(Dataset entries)

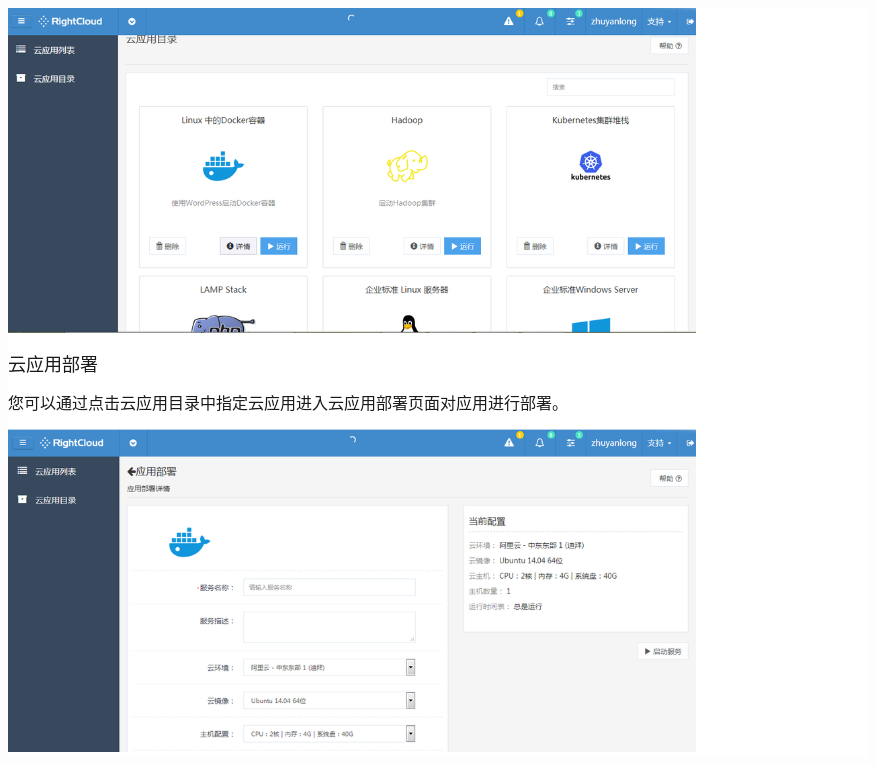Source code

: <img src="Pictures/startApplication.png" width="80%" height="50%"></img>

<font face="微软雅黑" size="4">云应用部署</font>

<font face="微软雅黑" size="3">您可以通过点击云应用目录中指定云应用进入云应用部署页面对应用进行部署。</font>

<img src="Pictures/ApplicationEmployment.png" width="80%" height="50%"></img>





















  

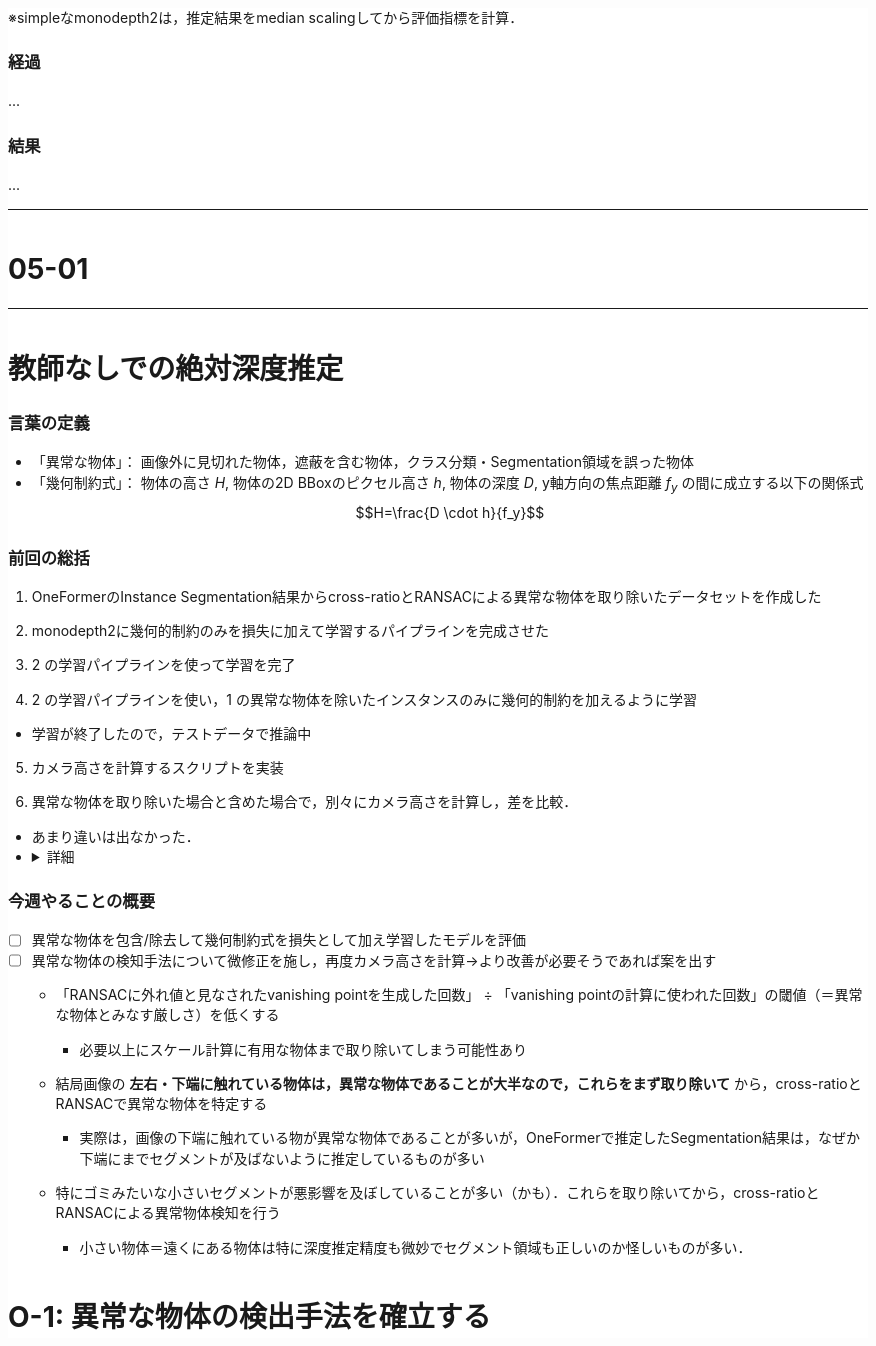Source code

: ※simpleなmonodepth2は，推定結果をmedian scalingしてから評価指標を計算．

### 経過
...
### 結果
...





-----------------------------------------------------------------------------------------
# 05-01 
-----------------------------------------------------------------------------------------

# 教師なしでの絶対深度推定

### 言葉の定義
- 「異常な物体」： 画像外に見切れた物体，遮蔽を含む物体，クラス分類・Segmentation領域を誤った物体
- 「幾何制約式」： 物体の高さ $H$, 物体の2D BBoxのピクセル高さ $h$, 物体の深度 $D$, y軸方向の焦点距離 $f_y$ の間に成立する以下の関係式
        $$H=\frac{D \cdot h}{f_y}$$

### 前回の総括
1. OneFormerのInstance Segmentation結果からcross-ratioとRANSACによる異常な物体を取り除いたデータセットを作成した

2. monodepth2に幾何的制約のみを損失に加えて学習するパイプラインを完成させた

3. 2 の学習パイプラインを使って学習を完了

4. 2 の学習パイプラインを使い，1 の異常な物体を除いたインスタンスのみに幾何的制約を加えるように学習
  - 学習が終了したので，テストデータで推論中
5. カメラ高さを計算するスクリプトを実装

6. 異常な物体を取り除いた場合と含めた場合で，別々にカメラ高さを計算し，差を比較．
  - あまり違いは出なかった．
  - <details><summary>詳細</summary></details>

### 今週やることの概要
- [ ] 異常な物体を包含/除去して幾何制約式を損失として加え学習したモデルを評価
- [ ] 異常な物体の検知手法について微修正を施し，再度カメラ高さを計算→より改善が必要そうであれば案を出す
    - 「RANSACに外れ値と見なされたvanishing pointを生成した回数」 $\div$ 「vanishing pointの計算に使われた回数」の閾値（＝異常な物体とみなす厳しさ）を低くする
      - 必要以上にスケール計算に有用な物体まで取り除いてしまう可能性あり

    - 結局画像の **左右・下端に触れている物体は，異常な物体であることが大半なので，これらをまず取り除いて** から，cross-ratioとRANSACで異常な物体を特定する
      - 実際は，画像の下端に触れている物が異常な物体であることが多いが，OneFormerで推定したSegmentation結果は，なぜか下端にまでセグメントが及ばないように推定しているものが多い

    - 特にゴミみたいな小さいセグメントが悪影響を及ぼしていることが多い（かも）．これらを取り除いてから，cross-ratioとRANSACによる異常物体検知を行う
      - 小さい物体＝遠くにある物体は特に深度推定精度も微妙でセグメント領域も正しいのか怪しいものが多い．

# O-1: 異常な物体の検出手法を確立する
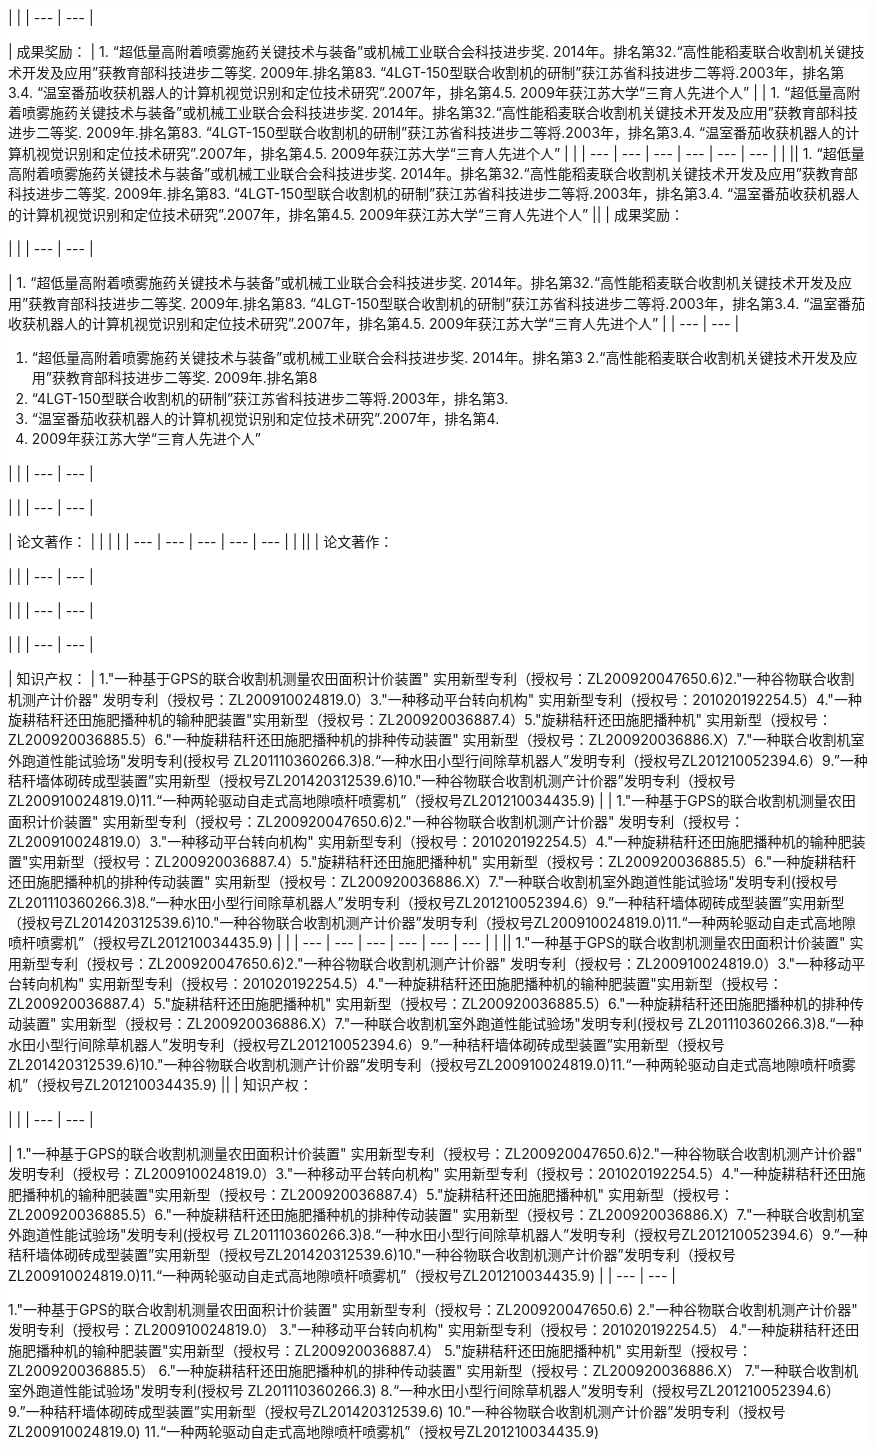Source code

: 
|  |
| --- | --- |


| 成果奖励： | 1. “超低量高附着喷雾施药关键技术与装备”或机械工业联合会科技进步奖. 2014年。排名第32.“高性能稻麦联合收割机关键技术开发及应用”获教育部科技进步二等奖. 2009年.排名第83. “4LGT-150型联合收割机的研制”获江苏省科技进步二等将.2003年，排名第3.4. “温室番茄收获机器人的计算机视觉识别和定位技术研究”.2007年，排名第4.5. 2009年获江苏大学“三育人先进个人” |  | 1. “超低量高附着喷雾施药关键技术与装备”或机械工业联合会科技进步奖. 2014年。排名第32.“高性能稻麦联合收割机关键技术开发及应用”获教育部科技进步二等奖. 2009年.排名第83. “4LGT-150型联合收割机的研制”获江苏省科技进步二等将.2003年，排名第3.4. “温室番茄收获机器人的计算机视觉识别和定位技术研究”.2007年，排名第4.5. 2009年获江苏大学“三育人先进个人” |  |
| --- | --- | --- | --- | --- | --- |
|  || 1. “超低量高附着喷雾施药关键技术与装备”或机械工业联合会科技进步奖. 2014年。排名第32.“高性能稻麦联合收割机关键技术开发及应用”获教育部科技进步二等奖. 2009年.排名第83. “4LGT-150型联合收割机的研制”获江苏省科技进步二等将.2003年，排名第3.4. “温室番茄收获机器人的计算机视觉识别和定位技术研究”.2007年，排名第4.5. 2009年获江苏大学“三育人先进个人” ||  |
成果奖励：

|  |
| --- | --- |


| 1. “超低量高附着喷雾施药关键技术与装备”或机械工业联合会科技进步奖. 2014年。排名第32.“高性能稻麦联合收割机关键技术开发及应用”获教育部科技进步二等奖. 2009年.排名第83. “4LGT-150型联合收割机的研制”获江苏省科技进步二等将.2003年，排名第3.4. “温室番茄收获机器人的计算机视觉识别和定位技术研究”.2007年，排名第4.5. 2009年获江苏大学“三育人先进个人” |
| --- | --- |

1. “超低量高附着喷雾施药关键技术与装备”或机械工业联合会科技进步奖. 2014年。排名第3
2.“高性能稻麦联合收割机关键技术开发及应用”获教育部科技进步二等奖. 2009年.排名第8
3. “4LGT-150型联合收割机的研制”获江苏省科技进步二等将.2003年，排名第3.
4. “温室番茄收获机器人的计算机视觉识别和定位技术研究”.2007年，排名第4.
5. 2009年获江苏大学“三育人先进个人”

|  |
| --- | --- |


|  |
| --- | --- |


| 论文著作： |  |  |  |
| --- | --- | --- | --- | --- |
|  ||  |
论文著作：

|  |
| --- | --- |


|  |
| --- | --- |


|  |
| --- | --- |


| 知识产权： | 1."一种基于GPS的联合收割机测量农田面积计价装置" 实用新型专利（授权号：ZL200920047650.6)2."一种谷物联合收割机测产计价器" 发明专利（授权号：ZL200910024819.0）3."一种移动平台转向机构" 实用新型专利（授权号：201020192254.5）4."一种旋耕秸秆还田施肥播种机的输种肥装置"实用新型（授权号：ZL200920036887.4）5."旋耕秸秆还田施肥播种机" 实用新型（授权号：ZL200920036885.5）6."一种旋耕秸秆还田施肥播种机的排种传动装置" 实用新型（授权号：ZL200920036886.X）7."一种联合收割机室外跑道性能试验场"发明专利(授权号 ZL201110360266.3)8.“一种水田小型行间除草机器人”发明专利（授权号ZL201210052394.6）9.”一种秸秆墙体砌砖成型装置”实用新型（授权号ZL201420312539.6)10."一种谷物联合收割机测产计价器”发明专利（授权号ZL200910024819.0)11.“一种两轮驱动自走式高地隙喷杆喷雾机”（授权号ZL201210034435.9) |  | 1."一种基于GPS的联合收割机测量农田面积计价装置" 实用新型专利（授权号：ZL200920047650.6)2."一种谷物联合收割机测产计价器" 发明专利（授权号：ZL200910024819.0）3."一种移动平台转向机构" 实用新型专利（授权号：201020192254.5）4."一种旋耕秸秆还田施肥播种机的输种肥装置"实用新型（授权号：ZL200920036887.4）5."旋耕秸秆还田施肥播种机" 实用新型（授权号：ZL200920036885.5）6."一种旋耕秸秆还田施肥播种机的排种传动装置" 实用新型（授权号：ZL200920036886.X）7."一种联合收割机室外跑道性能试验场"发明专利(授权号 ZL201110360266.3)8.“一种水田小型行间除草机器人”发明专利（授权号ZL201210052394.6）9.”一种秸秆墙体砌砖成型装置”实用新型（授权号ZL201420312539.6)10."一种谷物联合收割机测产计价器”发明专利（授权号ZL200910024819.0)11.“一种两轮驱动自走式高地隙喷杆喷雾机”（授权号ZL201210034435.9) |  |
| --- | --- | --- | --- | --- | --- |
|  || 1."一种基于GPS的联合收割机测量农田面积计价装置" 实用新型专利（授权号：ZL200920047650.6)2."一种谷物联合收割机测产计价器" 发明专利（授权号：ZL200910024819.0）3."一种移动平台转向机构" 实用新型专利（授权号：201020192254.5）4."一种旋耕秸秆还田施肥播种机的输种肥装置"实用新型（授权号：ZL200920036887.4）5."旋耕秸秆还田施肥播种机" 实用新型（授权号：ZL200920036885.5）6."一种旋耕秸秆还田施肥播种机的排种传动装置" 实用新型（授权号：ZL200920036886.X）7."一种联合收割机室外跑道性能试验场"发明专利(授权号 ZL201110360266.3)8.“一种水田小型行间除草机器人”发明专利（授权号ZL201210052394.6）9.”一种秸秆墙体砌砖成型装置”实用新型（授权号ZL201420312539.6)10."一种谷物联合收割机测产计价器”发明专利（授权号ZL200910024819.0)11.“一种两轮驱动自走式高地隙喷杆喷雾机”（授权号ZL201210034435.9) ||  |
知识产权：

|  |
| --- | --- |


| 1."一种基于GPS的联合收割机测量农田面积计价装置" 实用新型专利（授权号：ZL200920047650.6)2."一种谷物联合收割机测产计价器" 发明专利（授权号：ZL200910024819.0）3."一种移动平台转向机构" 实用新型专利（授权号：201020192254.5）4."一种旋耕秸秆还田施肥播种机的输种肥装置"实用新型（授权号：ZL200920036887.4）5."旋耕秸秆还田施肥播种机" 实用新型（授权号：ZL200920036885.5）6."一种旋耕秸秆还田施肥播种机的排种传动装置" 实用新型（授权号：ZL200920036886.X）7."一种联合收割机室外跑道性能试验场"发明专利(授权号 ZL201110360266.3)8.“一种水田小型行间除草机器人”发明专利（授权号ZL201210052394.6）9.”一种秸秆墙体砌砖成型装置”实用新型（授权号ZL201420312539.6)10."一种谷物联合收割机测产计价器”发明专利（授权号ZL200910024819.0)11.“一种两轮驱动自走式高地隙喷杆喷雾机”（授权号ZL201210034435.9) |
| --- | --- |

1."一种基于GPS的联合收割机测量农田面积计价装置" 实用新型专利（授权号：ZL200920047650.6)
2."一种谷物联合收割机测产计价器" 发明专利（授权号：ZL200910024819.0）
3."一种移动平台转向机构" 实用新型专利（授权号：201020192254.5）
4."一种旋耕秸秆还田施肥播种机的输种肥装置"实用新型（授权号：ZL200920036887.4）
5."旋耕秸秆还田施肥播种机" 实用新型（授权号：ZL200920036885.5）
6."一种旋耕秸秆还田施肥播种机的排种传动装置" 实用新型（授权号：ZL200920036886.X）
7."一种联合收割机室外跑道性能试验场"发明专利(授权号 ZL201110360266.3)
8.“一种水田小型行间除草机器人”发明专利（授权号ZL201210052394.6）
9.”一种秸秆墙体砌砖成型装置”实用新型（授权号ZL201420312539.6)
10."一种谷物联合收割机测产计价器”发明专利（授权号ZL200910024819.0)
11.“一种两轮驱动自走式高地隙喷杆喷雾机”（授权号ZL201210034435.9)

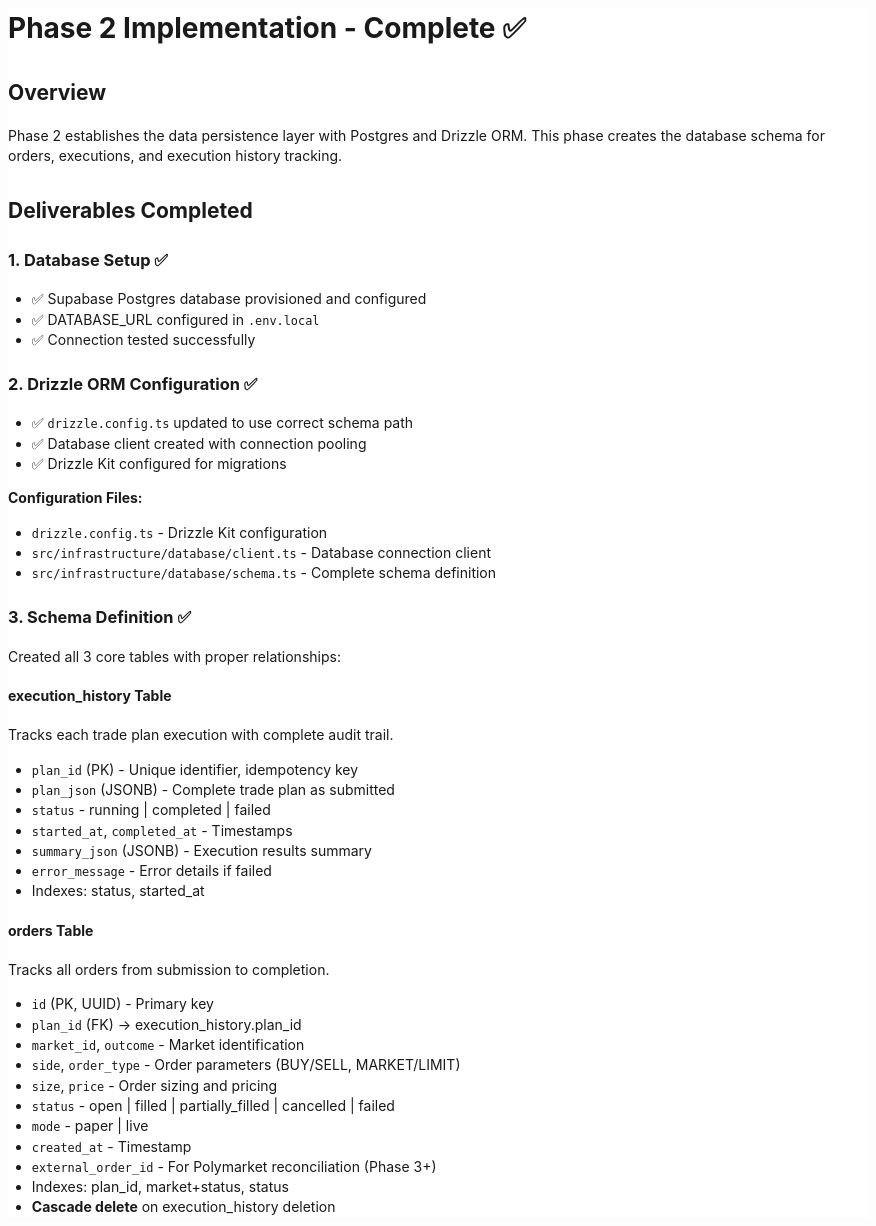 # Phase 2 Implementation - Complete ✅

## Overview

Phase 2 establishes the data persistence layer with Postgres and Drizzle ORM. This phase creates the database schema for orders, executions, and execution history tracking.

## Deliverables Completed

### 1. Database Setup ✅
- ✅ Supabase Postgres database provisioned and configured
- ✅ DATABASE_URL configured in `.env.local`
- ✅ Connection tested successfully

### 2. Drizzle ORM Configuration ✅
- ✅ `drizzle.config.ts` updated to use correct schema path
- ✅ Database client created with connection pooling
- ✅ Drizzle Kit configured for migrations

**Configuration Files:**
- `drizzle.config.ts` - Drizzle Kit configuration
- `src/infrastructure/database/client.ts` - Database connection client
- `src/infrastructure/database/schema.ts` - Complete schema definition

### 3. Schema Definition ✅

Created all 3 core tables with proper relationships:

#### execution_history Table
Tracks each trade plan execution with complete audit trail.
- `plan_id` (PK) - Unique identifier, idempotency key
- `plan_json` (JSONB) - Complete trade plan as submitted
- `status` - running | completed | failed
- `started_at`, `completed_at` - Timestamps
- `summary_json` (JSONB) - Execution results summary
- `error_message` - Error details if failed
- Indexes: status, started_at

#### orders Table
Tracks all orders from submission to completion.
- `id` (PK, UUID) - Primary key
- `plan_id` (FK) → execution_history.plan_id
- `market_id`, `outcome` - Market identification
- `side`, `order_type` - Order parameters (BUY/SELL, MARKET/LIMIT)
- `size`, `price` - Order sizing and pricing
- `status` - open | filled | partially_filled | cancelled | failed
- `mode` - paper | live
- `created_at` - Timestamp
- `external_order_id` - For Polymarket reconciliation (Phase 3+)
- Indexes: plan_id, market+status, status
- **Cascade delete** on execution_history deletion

» **What to do**
Your answer should consist only of the count of lines in the data that contain "JSONB".

» **Output for this exercise**
2